The president of Venezuela, suspended from Mercosur, which consists of Brazil, Argentina, Paraguay and Uruguay, assured this Monday that he supports the creation of a single currency. “Venezuela is ready and we support the initiative to create a Latin American and Caribbean currency,” the Venezuelan president said after marching against sanctions from his Miraflores palace. For Maduro, this project promotes “the independence, unification and liberation of Latin America and the Caribbean.”
The common currency for Malacalza is the idea of a “big leap” for the region, which today is very fragmented and has lost weight in the international system. “Thinking about the common currency project is something that should be done in an integrative organization, not in a multilateral space like Celac.” A common currency involves giving up sovereignty and a supranational central bank. Although this can be solved in the Mercosur space, today it is too ambitious”, explains Malacalza.
Ambitions for both Brazil and Argentina are more limited than the announcements promise. This statement is a bilateral cooperation agreement to guarantee foreign trade at a time when Argentina does not have sufficient dollar reserves. “This is an extension of the credit line that already exists and extends the term to 366 days. This benefits Brazilian companies, which automatically have access to imports from Argentina, and favors Argentine companies, which will be able to avoid financing complications,” said Argentina’s Economy Minister Sergio Massa at a joint press conference with his counterpart on Monday. Fernando Haddad from Brazil.
For Frankel, the common currency proposal will strengthen integration not only in economic matters, but also in the consolidation of a common identity, it will reduce dependence on the dollar and help to solve Argentina’s macroeconomic instability, especially in relation to money. “The contract would mean that countries would lose their monetary sovereignty, as is already the case with the euro, which could cause problems, especially in the smallest economies. This can end up reproducing already existing asymmetries,” Frenkel explains.

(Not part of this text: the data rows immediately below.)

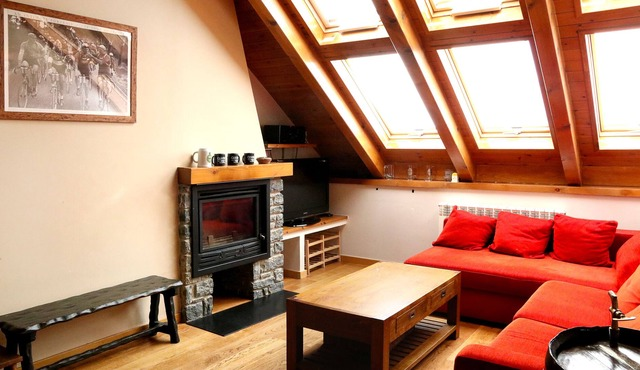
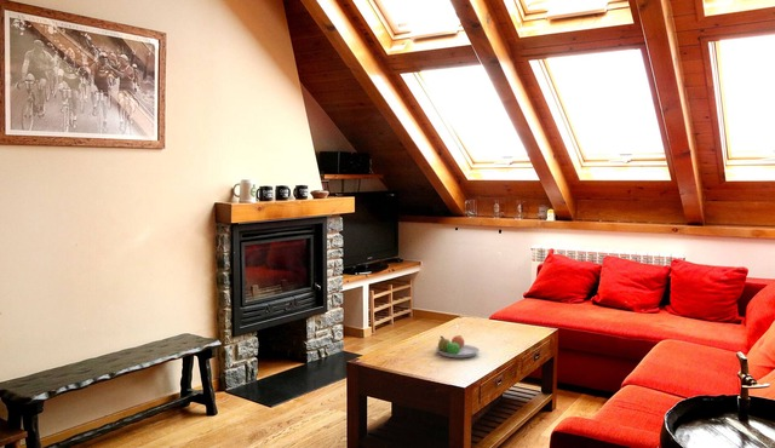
+ fruit bowl [435,334,481,358]
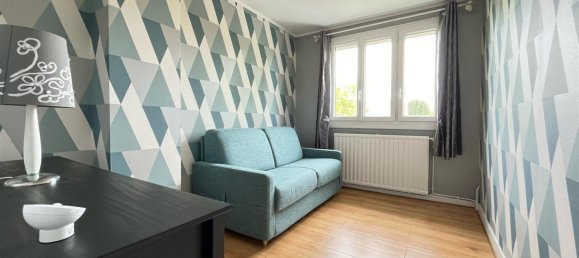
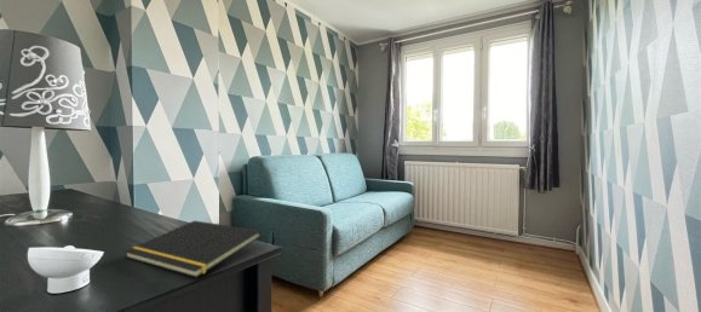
+ notepad [123,219,263,278]
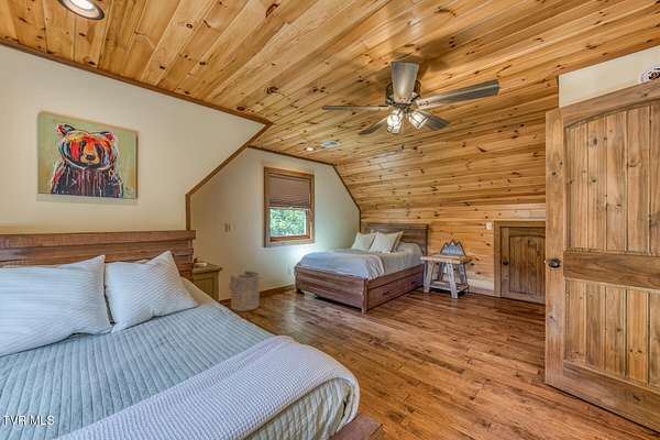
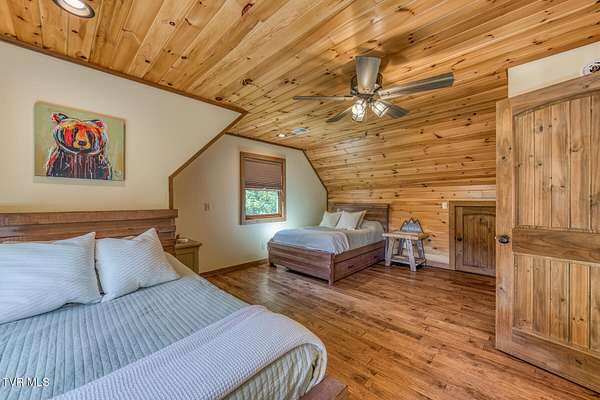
- laundry hamper [228,270,261,312]
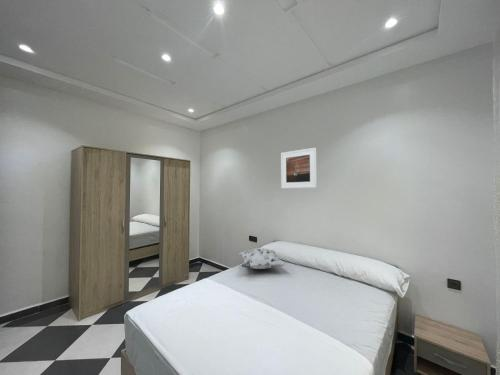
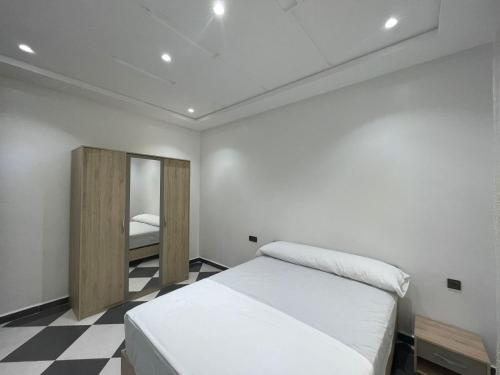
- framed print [280,147,318,189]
- decorative pillow [238,247,287,270]
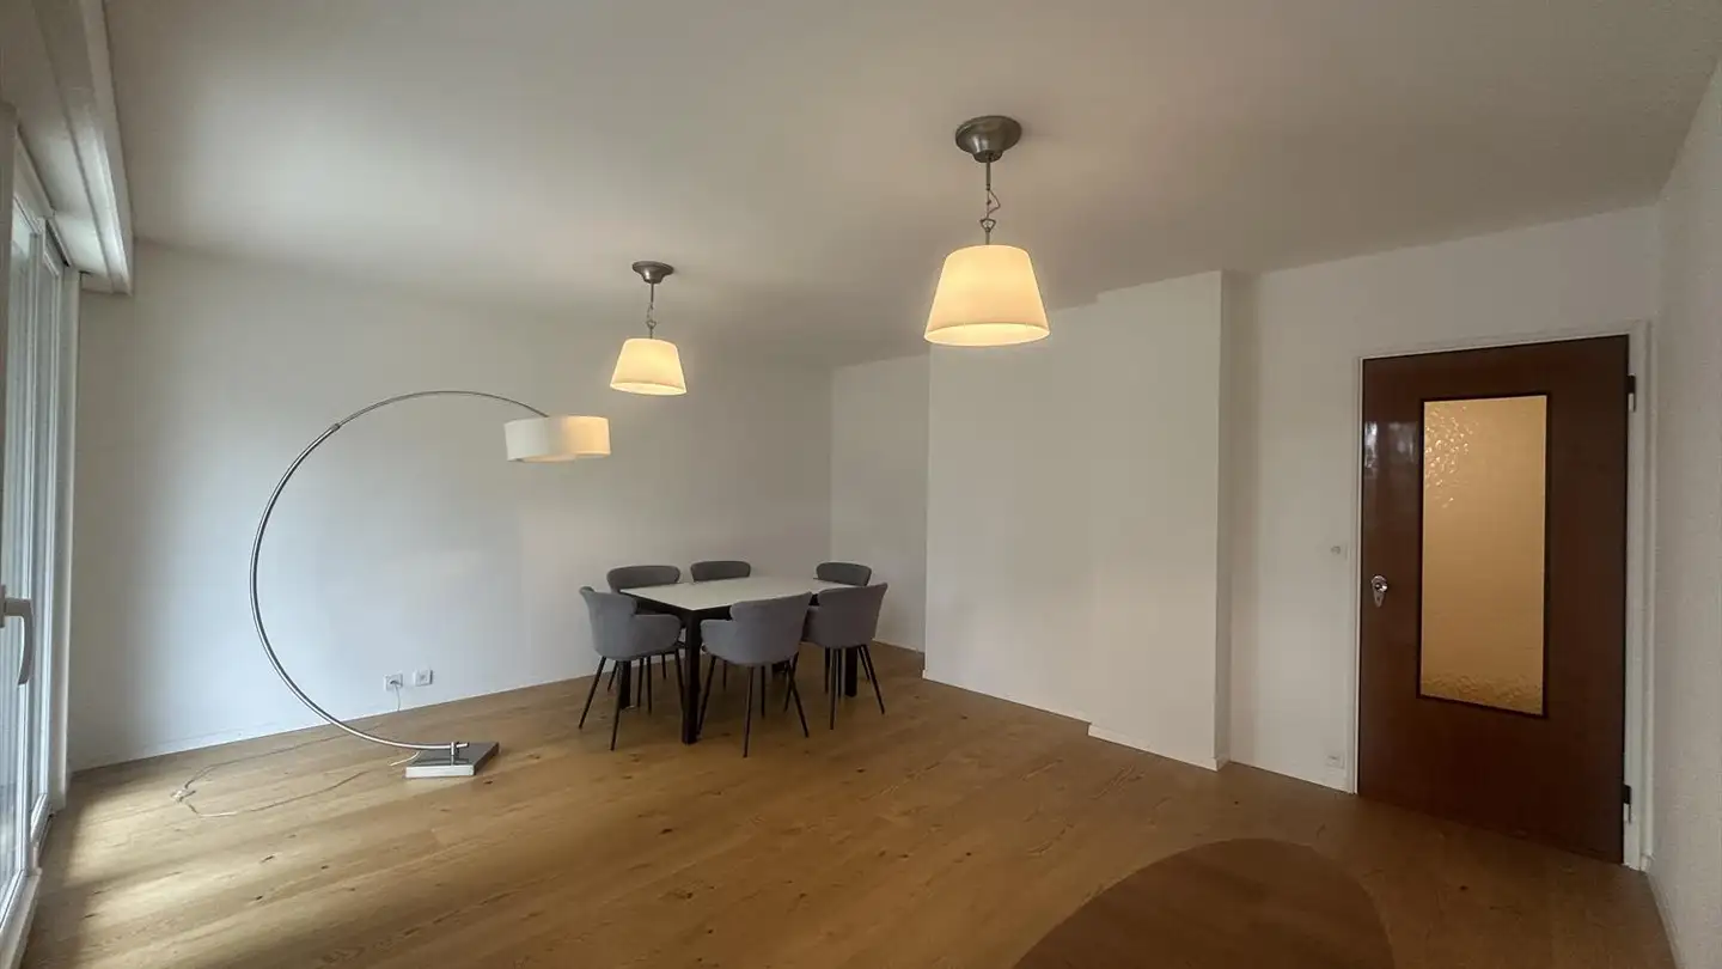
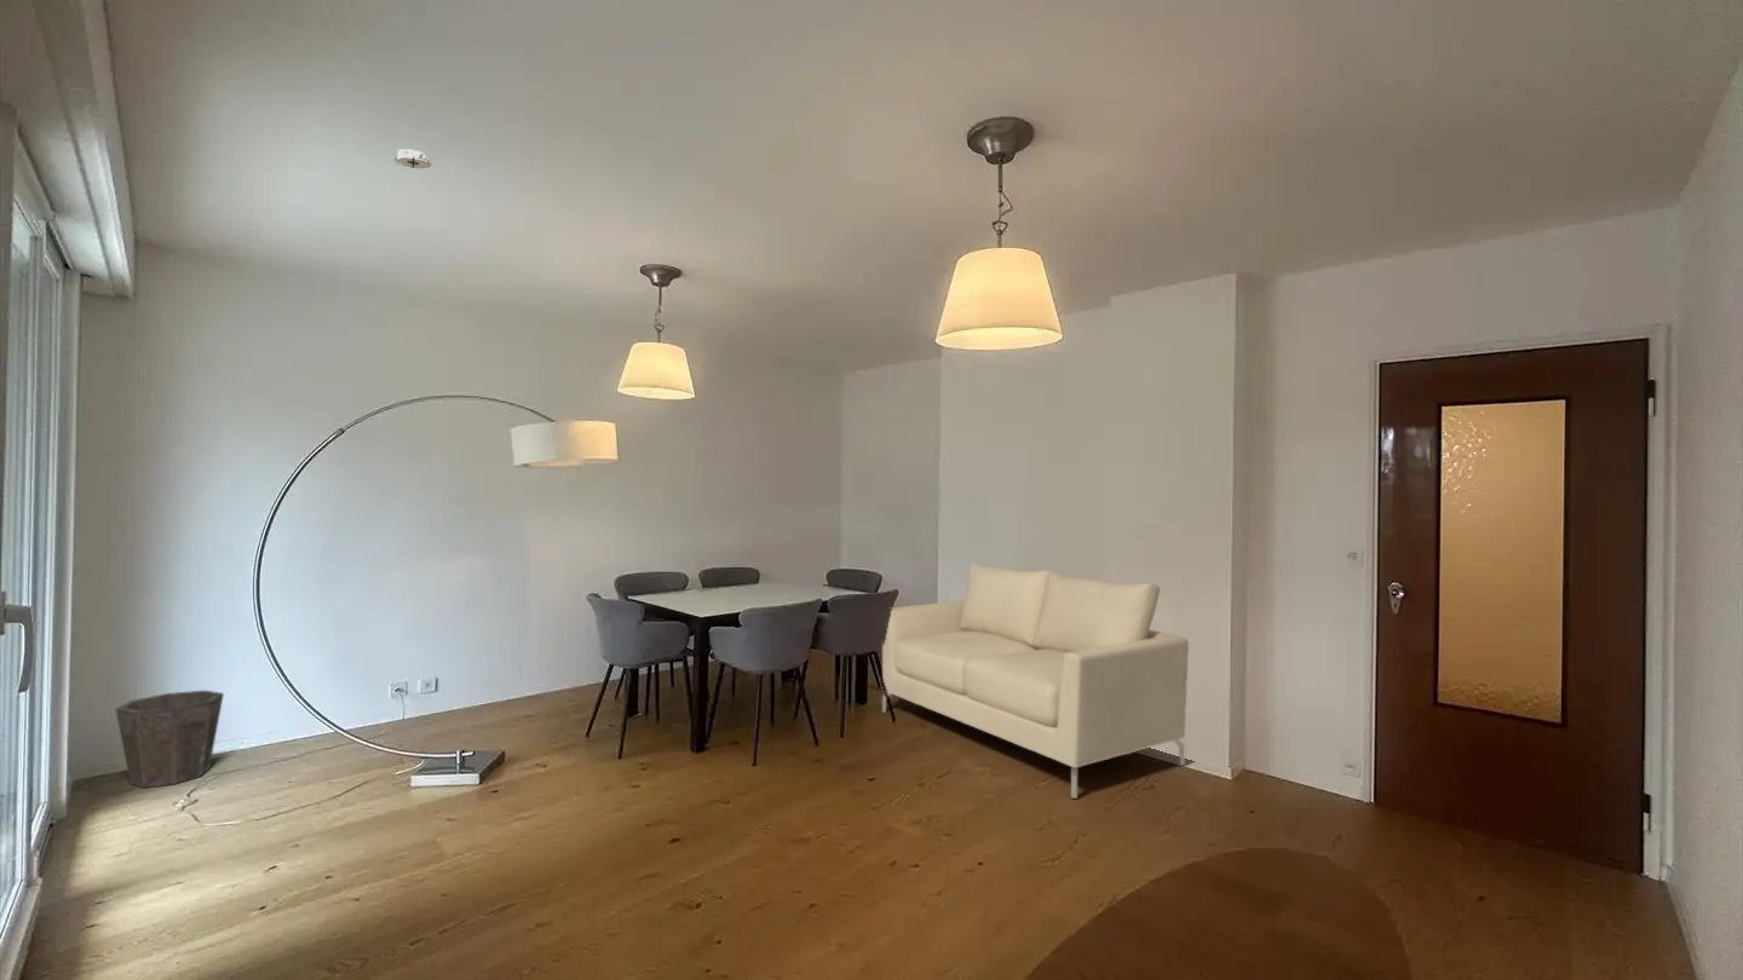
+ smoke detector [393,148,433,169]
+ waste bin [114,690,225,789]
+ sofa [881,560,1190,800]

Venezuelan President Nicolas Maduro, who confirmed his participation in the meeting, had to stop attending because of an alleged “plan of aggression” against his delegation.
“In the last few hours, we have received solid information about a plan developed within the neo-fascist right to carry out a series of attacks against our delegation led by the president,” the executive branch said in a statement. Venezuela. In any case, the Minister of Foreign Affairs Ivan Gil will attend the meeting held in Buenos Aires.
The Ministry of Foreign Affairs, International Trade and Worship assured this publication that Maduro’s presence was never officially confirmed. Neither the president of Nicaragua, Daniel Ortega, nor the president of Mexico, Andrés Manuel López Obrador. These three countries will be represented by the ministers of foreign affairs. Cuban President Miguel Mario Diaz-Canel will participate in the meeting.
At the 2022 Summit of the Americas in Los Angeles, Alberto Fernández, as President Pro Tempore of Celac, launched a petition from a group of countries questioning the White House’s decision not to invite the presidents of Venezuela, Cuba and Nicaragua.
Maduro’s hypothetical participation in the Selac summit has sparked controversy in some sectors of Argentina and other delegations amid complaints of human rights abuses in the country.